GitHub also used the fetch
pattern (get => compute on miss => set) a fair amount, so I added a trick to the implementation of fetch
to help prime the secondary faster on a primary hit and a secondary miss.
Once I had DualMemcached
working and well tested, I swapped it out for the main GitHub.cache
instance that was used to talk to memcached.
passive_replicas_cache_client = GitHub::Cache::Client.new(...)
isolated_cache_client = GitHub::Cache::Client.new(...)
GitHub.cache = GitHub::Cache::DualMemcached.new(
primary: passive_replicas_cache_client,
secondary: isolated_cache_client
)
Safety First
At this point, I could have deployed my pull request and watched the secondary cluster start to warm, but I was far too cautious for that. I was relatively sure that the application could handle the additional latency of doubling all memcached operations, but I wanted to be able to test my theory in production safely, rather than just assume.
All I needed was a way to easily enable/disable a feature (secondary memcached operations) at runtime. Back then, we used flipper for conditional rollouts of new code/features. Adding flipper to the mix left the code looking a little more like this:
class DualMemcached
def initialize(primary:, secondary:)
@primary = primary
@secondary = secondary
end
def get(key, raw = false)
result = @primary.get(key, raw)
if secondary_operations_enabled?
@secondary.get(key, raw)
end
result
end
# get_multi, incr, delete, add, set, etc. ...
private
def secondary_operations_enabled?
Flipper.enabled?(:memcached_secondary_cluster_operations)
end
end
By default, all flipper features are disabled. This meant I could safely deploy this code and test the new DualMemcached
code alone, without any secondary operations. Then, when I felt ready, I could slowly enable secondary operations (% of time rollout in flipper terms) and observe the effect on the application as a whole. If doubling the operations caused too much latency for the application or some other unforeseen issue popped up, I or anyone on call could easily disable the flipper feature to get things back to normal.
With flipper controlling access to the secondary cluster operations, I finally felt safe deploying and merging my pull request. Over the course of a few hours, I slowly cranked up the memcached_secondary_cluster_operations
feature to 100%. My assumptions were correct and the application tolerated the additional operations without issue.
Testing Reads
After a few days of warming (sending all operations to both clusters), the hit rate on the new memcached cluster was close enough to the old cluster that I was ready to test reads.

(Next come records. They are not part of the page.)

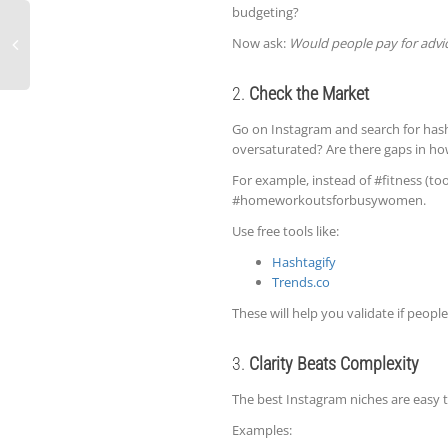
budgeting?
Now ask:
Would people pay for advic
2.
Check the Market
Go on Instagram and search for hasht
oversaturated? Are there gaps in ho
For example, instead of #fitness (to
#homeworkoutsforbusywomen.
Use free tools like:
Hashtagify
Trends.co
These will help you validate if people
3.
Clarity Beats Complexity
The best Instagram niches are easy t
Examples:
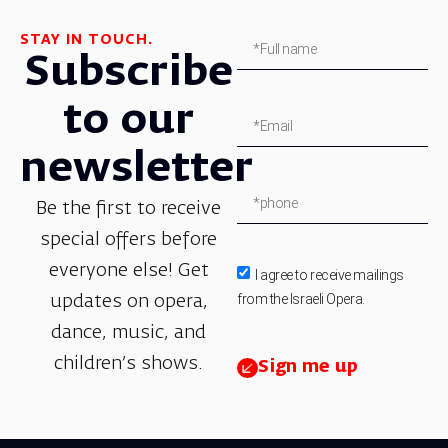
STAY IN TOUCH.
Subscribe
to our
newsletter
Be the first to receive
special offers before
everyone else! Get
I agree to receive mailings
from the Israeli Opera.
updates on opera,
dance, music, and
children’s shows.
Sign me up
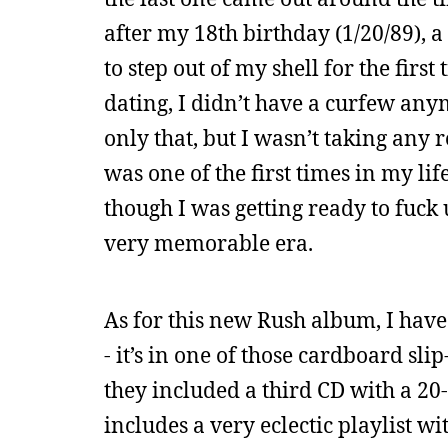
after my 18th birthday (1/20/89), a
to step out of my shell for the firs
dating, I didn’t have a curfew any
only that, but I wasn’t taking any r
was one of the first times in my li
though I was getting ready to fuck 
very memorable era.
As for this new Rush album, I have 
- it’s in one of those cardboard sli
they included a third CD with a 2
includes a very eclectic playlist wi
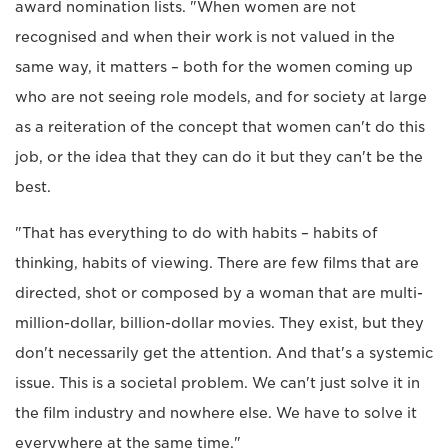
award nomination lists. "When women are not
recognised and when their work is not valued in the
same way, it matters – both for the women coming up
who are not seeing role models, and for society at large
as a reiteration of the concept that women can't do this
job, or the idea that they can do it but they can't be the
best.
"That has everything to do with habits – habits of
thinking, habits of viewing. There are few films that are
directed, shot or composed by a woman that are multi-
million-dollar, billion-dollar movies. They exist, but they
don't necessarily get the attention. And that's a systemic
issue. This is a societal problem. We can't just solve it in
the film industry and nowhere else. We have to solve it
everywhere at the same time."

Once again, I used flipper to safely test reads against the new cluster in production:
class DualMemcached
def initialize(primary:, secondary:)
@primary = primary
@secondary = secondary
end
def get(key, raw = false)
result = @primary.get(key, raw)
if secondary_operations_enabled?
secondary_result = @secondary.get(key, raw)
end
if secondary_operations_enabled? && use_secondary_reads_enabled?
secondary_result
else
result
end
end
# get_multi, incr, delete, add, set, etc. ...
private
def secondary_operations_enabled?
Flipper.enabled?(:memcached_secondary_cluster_operations)
end
def use_secondary_reads_enabled?
Flipper.enabled?(:memcached_use_secondary_reads)
end
end
Over the course of an hour I enabled the memcached_use_secondary_reads
feature to 100%. At this point, all operations were still going to both clusters, but we were returning results from the secondary cluster instead of the primary. I let this change simmer over the weekend and early the next week cut one final pull request that reverted us to the original code (without DualMemcached
), but with the configuration pointed at the new, isolated cluster.
Conclusion
All in all, this approach worked great. The total timeframe was a few weeks, mostly due to being overly cautious, but the amount of work involved was less than we estimated for any other approach and, more importantly, it was the safest thanks to flipper.
I know this was from many years ago, but my hope is that by writing up previous ways I've used flags, it'll help spark ideas for you going forward, so you can make big changes safely too.